• **Aim of the exercise**
Quote only the span from the first line of the entries to the line containing "Harmful to aquatic", both ends kept. Leave every picture out.
BEGIN Entries supplied
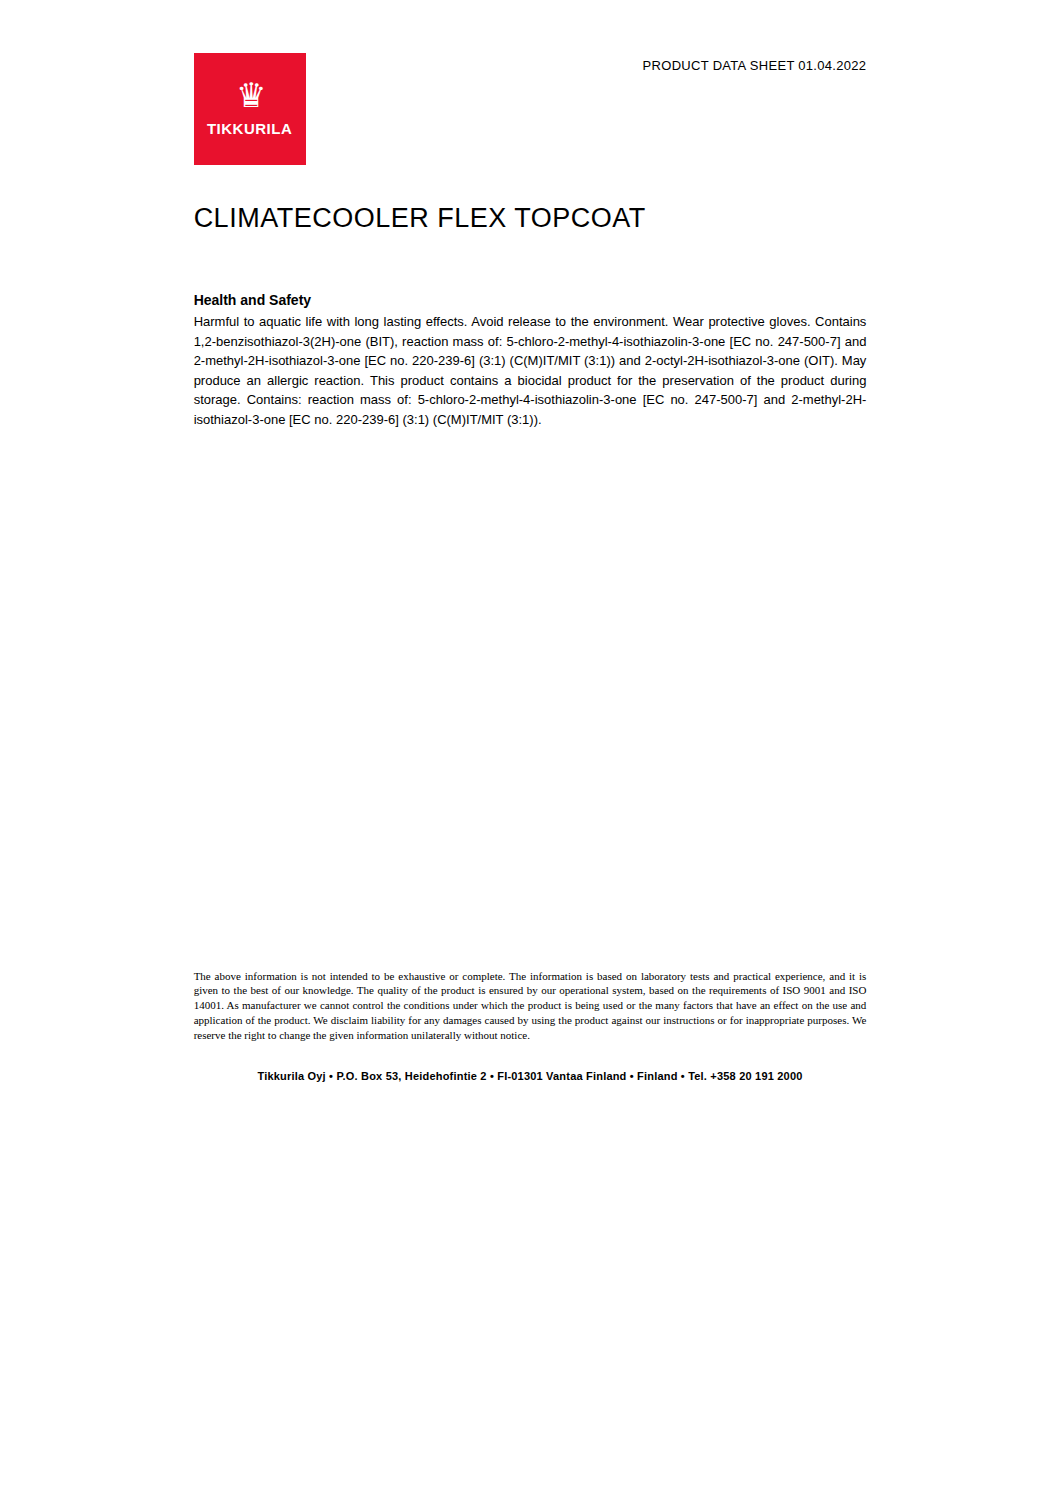♛
TIKKURILA
PRODUCT DATA SHEET 01.04.2022
CLIMATECOOLER FLEX TOPCOAT
Health and Safety
Harmful to aquatic life with long lasting effects. Avoid release to the environment. Wear protective gloves. Contains 1,2-benzisothiazol-3(2H)-one (BIT), reaction mass of: 5-chloro-2-methyl-4-isothiazolin-3-one [EC no. 247-500-7] and 2-methyl-2H-isothiazol-3-one [EC no. 220-239-6] (3:1) (C(M)IT/MIT (3:1)) and 2-octyl-2H-isothiazol-3-one (OIT). May produce an allergic reaction. This product contains a biocidal product for the preservation of the product during storage. Contains: reaction mass of: 5-chloro-2-methyl-4-isothiazolin-3-one [EC no. 247-500-7] and 2-methyl-2H-isothiazol-3-one [EC no. 220-239-6] (3:1) (C(M)IT/MIT (3:1)).
The above information is not intended to be exhaustive or complete. The information is based on laboratory tests and practical experience, and it is given to the best of our knowledge. The quality of the product is ensured by our operational system, based on the requirements of ISO 9001 and ISO 14001. As manufacturer we cannot control the conditions under which the product is being used or the many factors that have an effect on the use and application of the product. We disclaim liability for any damages caused by using the product against our instructions or for inappropriate purposes. We reserve the right to change the given information unilaterally without notice.
Tikkurila Oyj • P.O. Box 53, Heidehofintie 2 • FI-01301 Vantaa Finland • Finland • Tel. +358 20 191 2000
END Entries supplied
• **Task output**
♛
TIKKURILA
PRODUCT DATA SHEET 01.04.2022
CLIMATECOOLER FLEX TOPCOAT
Health and Safety
Harmful to aquatic life with long lasting effects. Avoid release to the environment. Wear protective gloves. Contains 1,2-benzisothiazol-3(2H)-one (BIT), reaction mass of: 5-chloro-2-methyl-4-isothiazolin-3-one [EC no. 247-500-7] and 2-methyl-2H-isothiazol-3-one [EC no. 220-239-6] (3:1) (C(M)IT/MIT (3:1)) and 2-octyl-2H-isothiazol-3-one (OIT). May produce an allergic reaction. This product contains a biocidal product for the preservation of the product during storage. Contains: reaction mass of: 5-chloro-2-methyl-4-isothiazolin-3-one [EC no. 247-500-7] and 2-methyl-2H-isothiazol-3-one [EC no. 220-239-6] (3:1) (C(M)IT/MIT (3:1)).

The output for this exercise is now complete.